6. The method of claim 2, further including the step of:
applying dual powers including HF (high frequency) power applied on a plasma electrode and LF (low frequency) power applied on a heater block during deposition of the SiN hard-mask that is compressive.
7. The method of claim 2, further comprising:
performing a temperature soak at a temperature in a range of from about 220 Celsius to about 320 Celsius, before step A.
8. The method of claim 7, wherein the temperature soak is performed for a short time period in a range of from about 2 seconds to about 5 seconds.
9. The method of claim 7, further comprising:
minimizing bubble formation in the SiN hard-mask by pre-treating the copper or copper alloy surface with hydrogen based plasma, after the temperature soak.
10. The method of claim 9, wherein the pre-treatment of the copper or copper alloy surface is performed for a short time period in a range of from about 2 seconds to about 5 seconds.
11. The method of claim 10, wherein the pre-treatment of the copper or copper alloy surface includes the steps of:
flowing NH3 at a flow rate in a range of from about 600 sccm to about 1,000 sccm;
setting a pressure to be in a range of from about 1 Torr to about 2 Torr;
setting a temperature to be in a range of from about 220 Celsius to about 320 Celsius; and
applying HF (high frequency) power in a range of from about 300 watts to about 400 watts on a plasma electrode.
12. The method of claim 2, wherein the IC structure is comprised of polymer layers formed from the copper or copper alloy surface to form a polymer memory cell in a BEOL (back end of line) process.
13. The method of claim 2, wherein the IC structure is a diffusion barrier structure formed over the copper or copper alloy surface.
14. The method of claim 13, wherein the diffusion barrier structure is a tantalum cap.

────────────────────

Print the passage of the hard-mask deposition claims between "9. The method" and "the temperature soak.", inclusive, with the wording unchanged.

• _Data lines_
────────────────────

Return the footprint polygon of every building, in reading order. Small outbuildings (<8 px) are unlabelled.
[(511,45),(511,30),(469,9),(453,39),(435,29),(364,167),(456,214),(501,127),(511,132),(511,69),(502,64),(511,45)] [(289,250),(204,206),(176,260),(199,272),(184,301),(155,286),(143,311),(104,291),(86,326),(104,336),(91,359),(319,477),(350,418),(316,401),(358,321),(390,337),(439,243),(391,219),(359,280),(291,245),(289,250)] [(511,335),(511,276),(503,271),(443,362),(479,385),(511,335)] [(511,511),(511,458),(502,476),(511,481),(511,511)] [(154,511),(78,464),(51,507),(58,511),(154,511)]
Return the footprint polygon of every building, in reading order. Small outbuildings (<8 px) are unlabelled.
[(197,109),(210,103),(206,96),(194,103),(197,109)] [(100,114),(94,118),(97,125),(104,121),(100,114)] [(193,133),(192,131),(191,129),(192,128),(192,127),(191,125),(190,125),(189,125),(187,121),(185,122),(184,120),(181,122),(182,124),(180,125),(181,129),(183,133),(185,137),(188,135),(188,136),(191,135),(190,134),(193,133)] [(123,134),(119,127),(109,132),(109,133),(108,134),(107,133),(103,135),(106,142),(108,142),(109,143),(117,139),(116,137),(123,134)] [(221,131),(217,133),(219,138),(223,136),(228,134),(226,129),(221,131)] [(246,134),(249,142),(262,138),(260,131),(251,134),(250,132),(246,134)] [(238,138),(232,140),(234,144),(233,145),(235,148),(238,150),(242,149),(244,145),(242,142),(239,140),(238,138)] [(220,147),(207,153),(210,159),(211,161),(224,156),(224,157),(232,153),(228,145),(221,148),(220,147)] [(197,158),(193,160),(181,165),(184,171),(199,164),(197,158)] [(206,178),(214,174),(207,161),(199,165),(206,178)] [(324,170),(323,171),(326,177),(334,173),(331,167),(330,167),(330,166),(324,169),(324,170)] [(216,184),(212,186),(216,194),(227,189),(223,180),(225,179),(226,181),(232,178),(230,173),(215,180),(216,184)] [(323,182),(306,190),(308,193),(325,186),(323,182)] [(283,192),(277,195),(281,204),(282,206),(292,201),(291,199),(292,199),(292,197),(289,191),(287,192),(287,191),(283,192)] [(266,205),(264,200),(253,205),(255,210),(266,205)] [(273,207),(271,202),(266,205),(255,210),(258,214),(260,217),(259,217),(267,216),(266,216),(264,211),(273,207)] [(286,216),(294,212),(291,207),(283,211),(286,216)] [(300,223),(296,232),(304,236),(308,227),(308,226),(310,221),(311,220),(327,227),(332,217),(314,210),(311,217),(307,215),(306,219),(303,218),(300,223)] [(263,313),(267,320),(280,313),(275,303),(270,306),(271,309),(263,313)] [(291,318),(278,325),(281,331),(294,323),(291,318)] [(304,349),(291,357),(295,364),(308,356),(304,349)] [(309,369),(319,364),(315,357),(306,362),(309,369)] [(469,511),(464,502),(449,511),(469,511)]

────────────────────

• _Response for this exercise_
9. The method of claim 7, further comprising:
minimizing bubble formation in the SiN hard-mask by pre-treating the copper or copper alloy surface with hydrogen based plasma, after the temperature soak.